JAKARTA - With elections looming, dozens of young Indonesians sprawled out on a driveway roar with laughter as a comedian pokes fun at the country's politicians, many of whom hark back to the days of dictatorship.
Indonesians between 17 and 31 will represent 30 per cent of the vote in parliamentary and presidential elections that begin six months from now, and they are demanding fresh faces with new ideas.
"We need a leader who will get things done, but I don't want to see another president with a military background," 30-year-old writer Nelvia Effendi told AFP at the event, a discussion on the role of social media in the elections.

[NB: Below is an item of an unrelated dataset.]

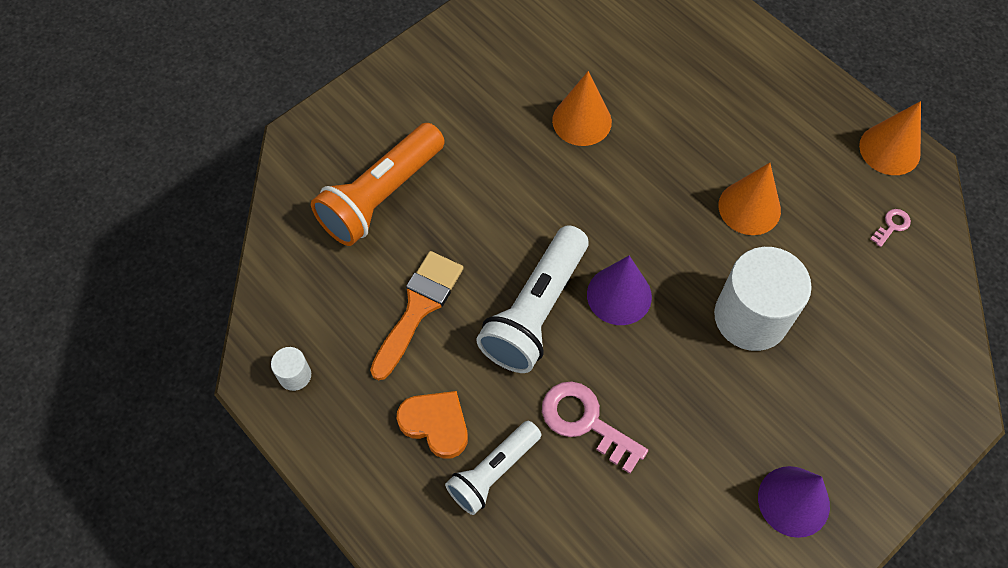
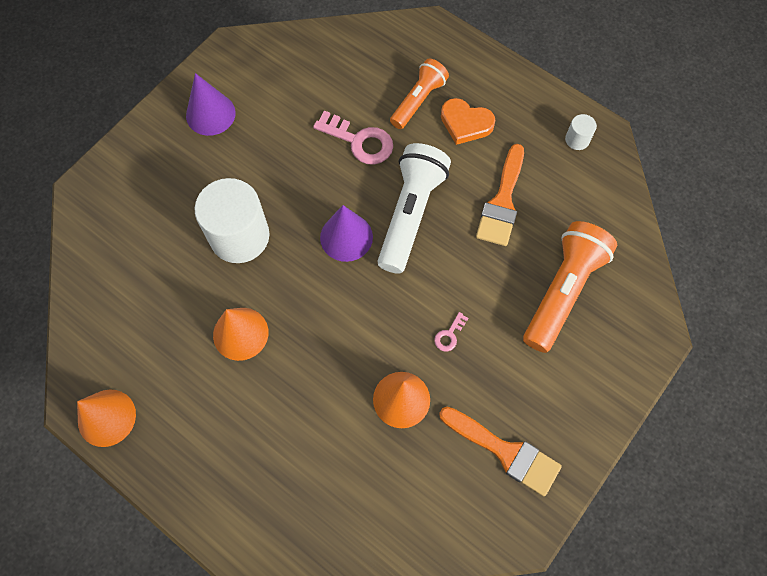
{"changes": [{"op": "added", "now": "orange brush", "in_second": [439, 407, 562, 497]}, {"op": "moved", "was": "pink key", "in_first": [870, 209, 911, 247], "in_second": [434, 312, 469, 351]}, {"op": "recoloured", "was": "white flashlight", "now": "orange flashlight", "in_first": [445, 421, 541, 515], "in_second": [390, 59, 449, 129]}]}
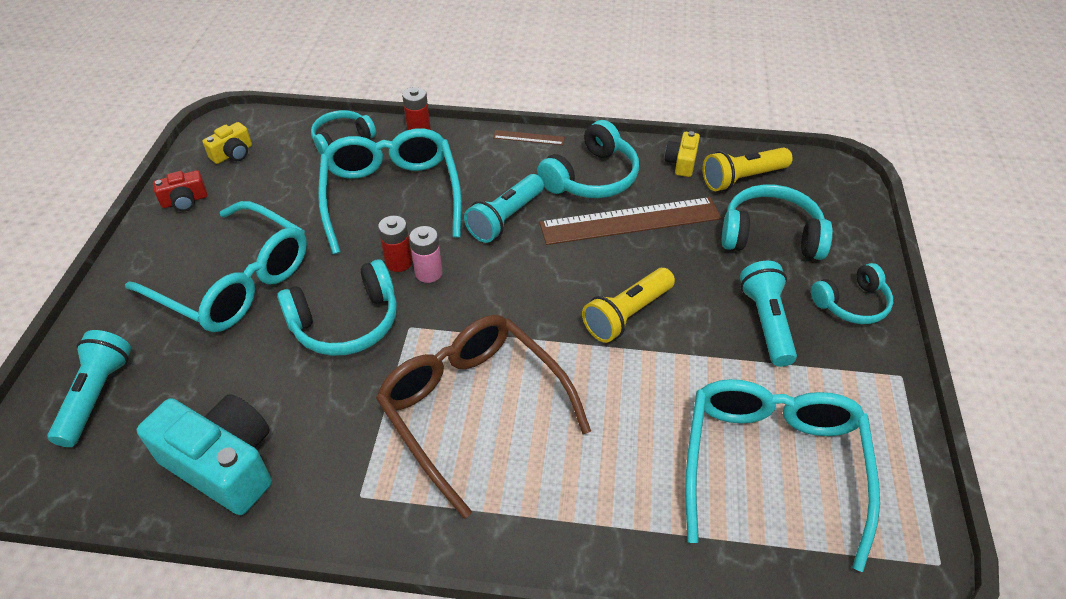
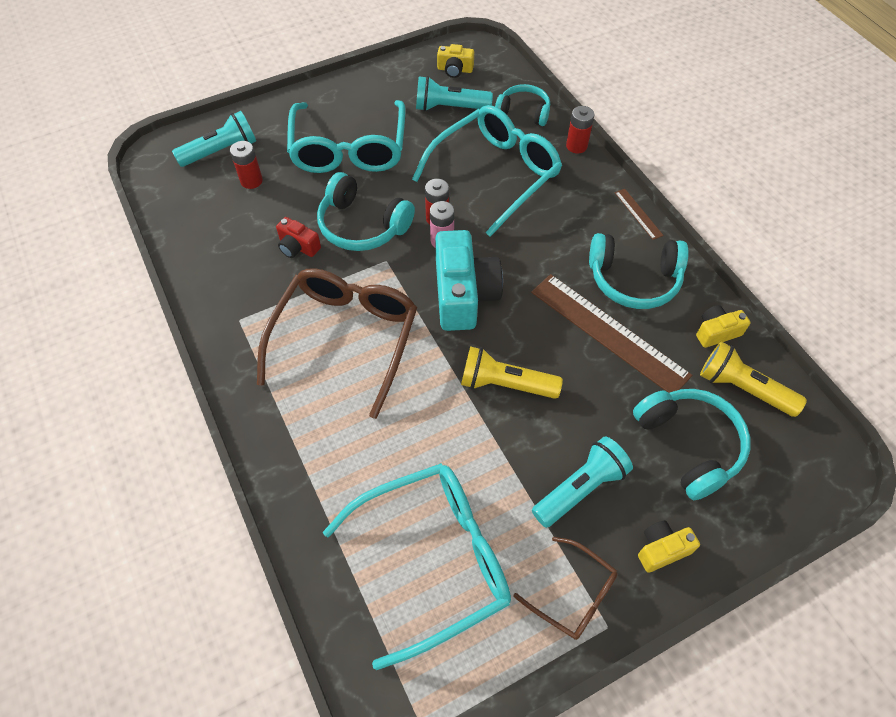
{"changes": [{"op": "added", "now": "red battery", "in_second": [230, 141, 263, 189]}, {"op": "added", "now": "brown glasses", "in_second": [514, 537, 618, 640]}, {"op": "moved", "was": "turquoise camera", "in_first": [137, 394, 272, 515], "in_second": [435, 230, 503, 331]}, {"op": "moved", "was": "red camera", "in_first": [153, 170, 207, 211], "in_second": [276, 217, 321, 258]}, {"op": "moved", "was": "turquoise flashlight", "in_first": [464, 174, 544, 243], "in_second": [416, 76, 493, 111]}, {"op": "replaced", "was": "turquoise headphones", "now": "yellow camera", "in_first": [811, 263, 893, 324], "in_second": [638, 520, 700, 573]}]}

Indonesia has long been ruled by militaristic types - its current president, Susilo Bambang Yudhoyono, is a former general.
And ageing ex-military commanders accused of bloody human rights violations are among current presidential candidates.
"We are looking for someone different. These politicians with military backgrounds, they offer nothing new. Their programmes are abstract with nothing concrete," Effendi said.
The discussion was held by AyoVote (Let's Vote), an organisation started by young Indonesians concerned that their peers did not have the tools to make an educated vote.
They invite comedians and bands and deploy young celebrities as their ambassadors, and communicate through YouTube, Twitter and Facebook.
While young Indonesians know they want something different, many are "clueless" about the political process, said 28-year-old AyoVote co-founder Pingkan Irwin.
"A lot can't even name their local member of parliament," she said.
While this might also be the case in other countries, it marks a sharp turn from 15 years ago in Indonesia when students spearheaded the downfall of the Suharto dictatorship after more than three decades of iron-fisted rule.